→ Task to carry out
Copy all records exactly; omit pictures.

(Pictures paired with source code)
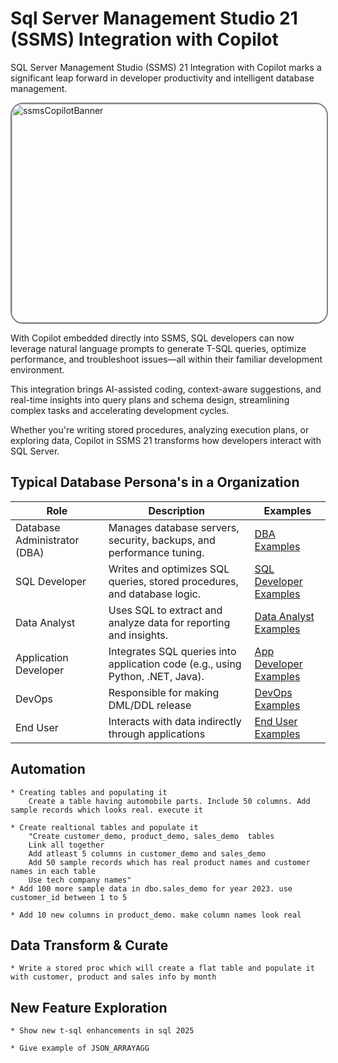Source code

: # Sql Server Management Studio 21 (SSMS) Integration with Copilot

SQL Server Management Studio (SSMS) 21 Integration with Copilot marks a significant leap forward in developer productivity and intelligent database management.

<img width="572" height="350" alt="ssmsCopilotBanner"  src="https://github.com/user-attachments/assets/4b30e685-c1b7-44f0-856a-d70766ecd7d0" style="border: 2px solid grey;border-radius: 20px;"/>

With Copilot embedded directly into SSMS, SQL developers can now leverage natural language prompts to generate T-SQL queries, optimize performance, and troubleshoot issues—all within their familiar development environment. 

This integration brings AI-assisted coding, context-aware suggestions, and real-time insights into query plans and schema design, streamlining complex tasks and accelerating development cycles. 

Whether you're writing stored procedures, analyzing execution plans, or exploring data, Copilot in SSMS 21 transforms how developers interact with SQL Server.


## Typical Database Persona's in a Organization

| Role                        | Description                                                                                  | Examples                                                                                   |
|-----------------------------|----------------------------------------------------------------------------------------------|--------------------------------------------------------------------------------------------|
| Database Administrator (DBA)| Manages database servers, security, backups, and performance tuning.                         | [DBA Examples](./1_DBA/README.md)                                                            |
| SQL Developer               | Writes and optimizes SQL queries, stored procedures, and database logic.                     | [SQL Developer Examples](./2_SQL_Developer/README.md)                                         |
| Data Analyst                | Uses SQL to extract and analyze data for reporting and insights.                             | [Data Analyst Examples](./3_Data_Analyst/README.md)                                           |
| Application Developer       | Integrates SQL queries into application code (e.g., using Python, .NET, Java).               | [App Developer Examples](./ApplicationDeveloper/README.md)                                 |
| DevOps                      | Responsible for making DML/DDL release                                                       | [DevOps Examples](./4_DevOps/README.md)                                                      |
| End User                    | Interacts with data indirectly through applications                                          | [End User Examples](./EndUser/README.md)



## Automation 
	* Creating tables and populating it
		Create a table having automobile parts. Include 50 columns. Add sample records which looks real. execute it

	* Create realtional tables and populate it
		"Create customer_demo, product_demo, sales_demo  tables
		Link all together
		Add atleast 5 columns in customer_demo and sales_demo
		Add 50 sample records which has real product names and customer names in each table
		Use tech company names"
	* Add 100 more sample data in dbo.sales_demo for year 2023. use customer_id between 1 to 5

	* Add 10 new columns in product_demo. make column names look real


## Data Transform & Curate
	* Write a stored proc which will create a flat table and populate it with customer, product and sales info by month

## New Feature Exploration
	* Show new t-sql enhancements in sql 2025	
	
	* Give example of JSON_ARRAYAGG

→ Task solution
Source code

: # Sql Server Management Studio 21 (SSMS) Integration with Copilot

SQL Server Management Studio (SSMS) 21 Integration with Copilot marks a significant leap forward in developer productivity and intelligent database management.

<img width="572" height="350" alt="ssmsCopilotBanner"  src="https://github.com/user-attachments/assets/4b30e685-c1b7-44f0-856a-d70766ecd7d0" style="border: 2px solid grey;border-radius: 20px;"/>

With Copilot embedded directly into SSMS, SQL developers can now leverage natural language prompts to generate T-SQL queries, optimize performance, and troubleshoot issues—all within their familiar development environment. 

This integration brings AI-assisted coding, context-aware suggestions, and real-time insights into query plans and schema design, streamlining complex tasks and accelerating development cycles. 

Whether you're writing stored procedures, analyzing execution plans, or exploring data, Copilot in SSMS 21 transforms how developers interact with SQL Server.


## Typical Database Persona's in a Organization

| Role                        | Description                                                                                  | Examples                                                                                   |
|-----------------------------|----------------------------------------------------------------------------------------------|--------------------------------------------------------------------------------------------|
| Database Administrator (DBA)| Manages database servers, security, backups, and performance tuning.                         | [DBA Examples](./1_DBA/README.md)                                                            |
| SQL Developer               | Writes and optimizes SQL queries, stored procedures, and database logic.                     | [SQL Developer Examples](./2_SQL_Developer/README.md)                                         |
| Data Analyst                | Uses SQL to extract and analyze data for reporting and insights.                             | [Data Analyst Examples](./3_Data_Analyst/README.md)                                           |
| Application Developer       | Integrates SQL queries into application code (e.g., using Python, .NET, Java).               | [App Developer Examples](./ApplicationDeveloper/README.md)                                 |
| DevOps                      | Responsible for making DML/DDL release                                                       | [DevOps Examples](./4_DevOps/README.md)                                                      |
| End User                    | Interacts with data indirectly through applications                                          | [End User Examples](./EndUser/README.md)



## Automation 
	* Creating tables and populating it
		Create a table having automobile parts. Include 50 columns. Add sample records which looks real. execute it

	* Create realtional tables and populate it
		"Create customer_demo, product_demo, sales_demo  tables
		Link all together
		Add atleast 5 columns in customer_demo and sales_demo
		Add 50 sample records which has real product names and customer names in each table
		Use tech company names"
	* Add 100 more sample data in dbo.sales_demo for year 2023. use customer_id between 1 to 5

	* Add 10 new columns in product_demo. make column names look real


## Data Transform & Curate
	* Write a stored proc which will create a flat table and populate it with customer, product and sales info by month

## New Feature Exploration
	* Show new t-sql enhancements in sql 2025	
	
	* Give example of JSON_ARRAYAGG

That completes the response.